THE REQUEST => Copy every line of the records below word for word, but leave the pictures out.

RECORDS FOR THIS TASK =>

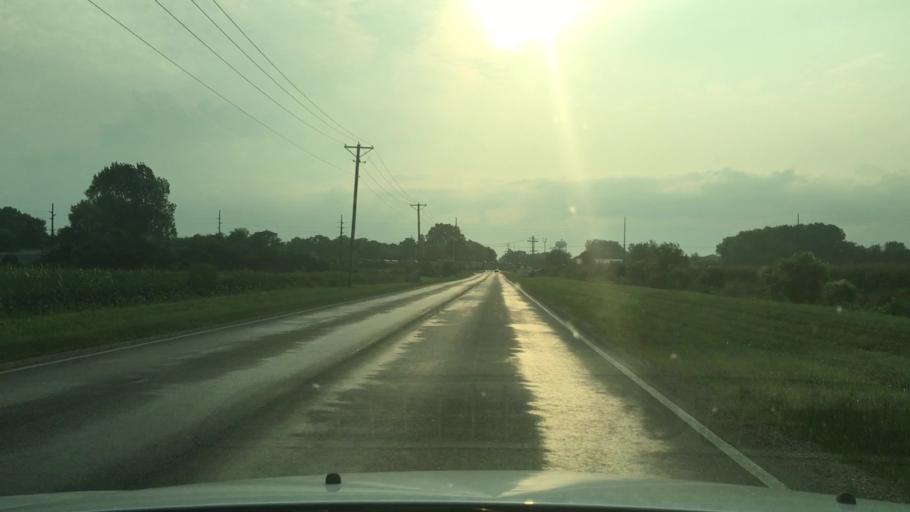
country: US
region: Illinois
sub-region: Ogle County
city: Rochelle
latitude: 41.9198
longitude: -89.0509
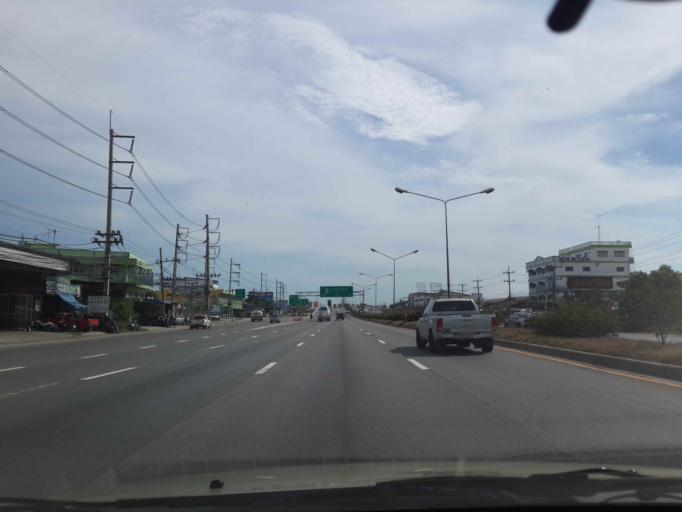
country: TH
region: Chon Buri
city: Chon Buri
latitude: 13.3559
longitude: 101.0085
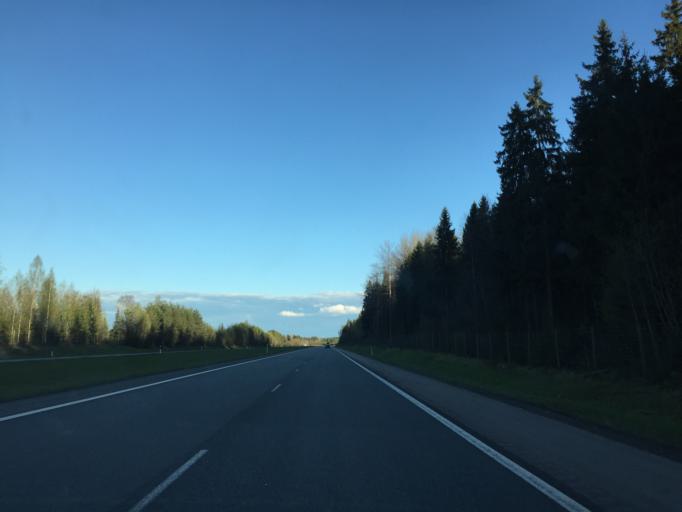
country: FI
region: Haeme
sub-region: Haemeenlinna
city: Tervakoski
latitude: 60.7909
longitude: 24.6955
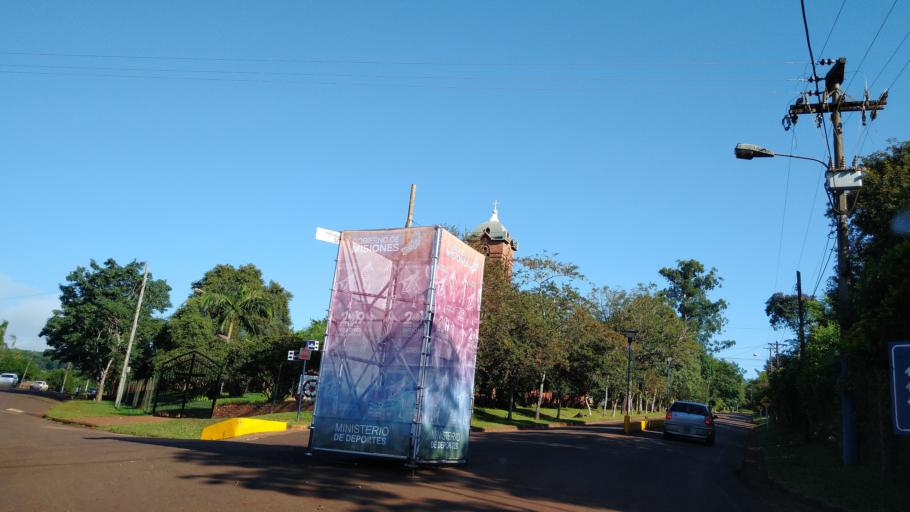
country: AR
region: Misiones
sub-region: Departamento de Montecarlo
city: Montecarlo
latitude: -26.5616
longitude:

PROBLEM SOLUTION =>
country: US
region: Illinois
sub-region: Ogle County
city: Rochelle
latitude: 41.9198
longitude: -89.0509
country: TH
region: Chon Buri
city: Chon Buri
latitude: 13.3559
longitude: 101.0085
country: FI
region: Haeme
sub-region: Haemeenlinna
city: Tervakoski
latitude: 60.7909
longitude: 24.6955
country: AR
region: Misiones
sub-region: Departamento de Montecarlo
city: Montecarlo
latitude: -26.5616
longitude:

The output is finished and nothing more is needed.